Chers frères prêtres

Dans la Liturgie du Jeudi Saint, nous nous unissons d’une manière particulière au Christ, source éternelle et permanente de notre sacerdoce dans l’Église. Lui seul est le prêtre de son propre sacrifice et aussi la victime sublime (hostia) qu’il offre comme prêtre dans le sacrifice du Golgotha. Lors de la dernière Cène, il a laissé à l’Église ce sacrifice — le sacrifice de l’Alliance nouvelle et éternelle — l’Eucharistie : le sacrement de son Corps et de son Sang sous les espèces du pain et du vin " selon l’ordre de Melchisédech " (1).

Lorsqu’il dit aux Apôtres : " Faites cela en mémoire de moi ! " (2), il établit les ministres de ce sacrement au sein de l’Église, où, en tout temps, le sacrifice qu’il a offert pour la rédemption du monde doit continuer, être renouvelé et être actualisé, et il ordonne à ces mêmes ministres d’agir — en vertu de leur sacerdoce sacramentel — à sa place " In persona Christi ! ".
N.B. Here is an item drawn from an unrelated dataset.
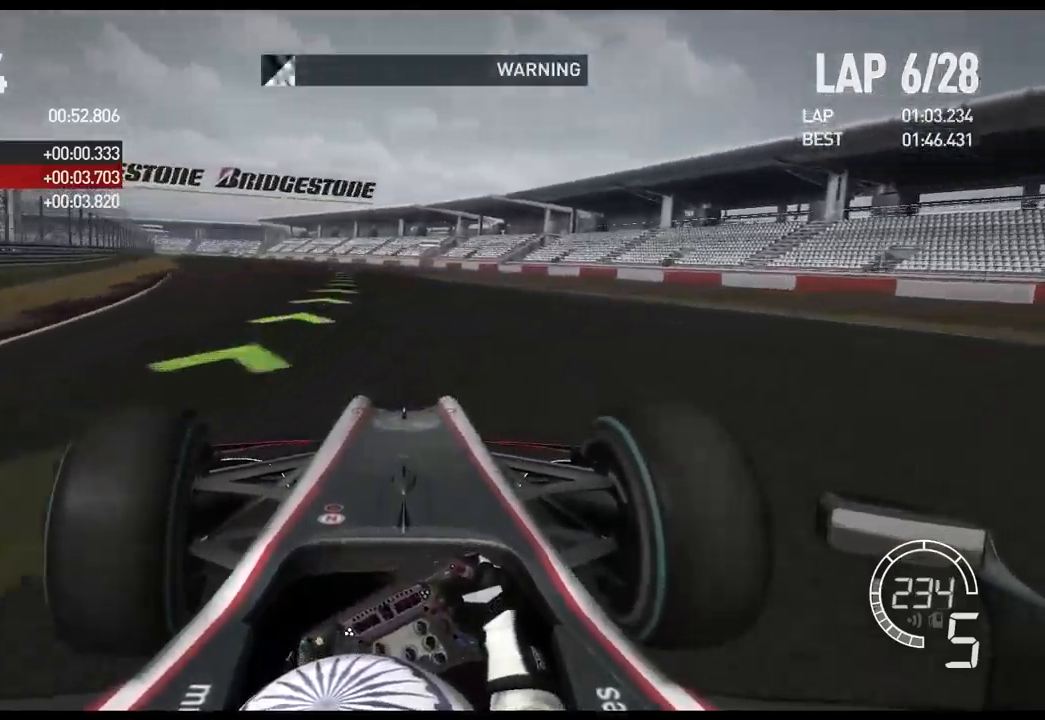
{"dt_ms": 500, "buttons": ["R2"], "left_stick": "left", "right_stick": "center", "events": []}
A tout cela, chers Frères, nous participons dans l’Église à travers la succession apostolique. Chaque année, le Jeudi Saint est le jour de la naissance de l’Eucharistie, et il est aussi l’anniversaire de notre sacerdoce qui est avant tout ministériel tout en étant hiérarchique. Il est ministériel car, en vertu de l’ordre sacré, nous accomplissons dans l’Église le service qu’il est donné seulement aux prêtres d’accomplir, à commencer par le service de l’Eucharistie. Il est aussi hiérarchique car il nous permet, en les servant, de guider en pasteurs les diverses communautés du Peuple de Dieu, en communion avec les évêques, qui ont hérité des Apôtres le pouvoir et le charisme pastoral dans l’Église.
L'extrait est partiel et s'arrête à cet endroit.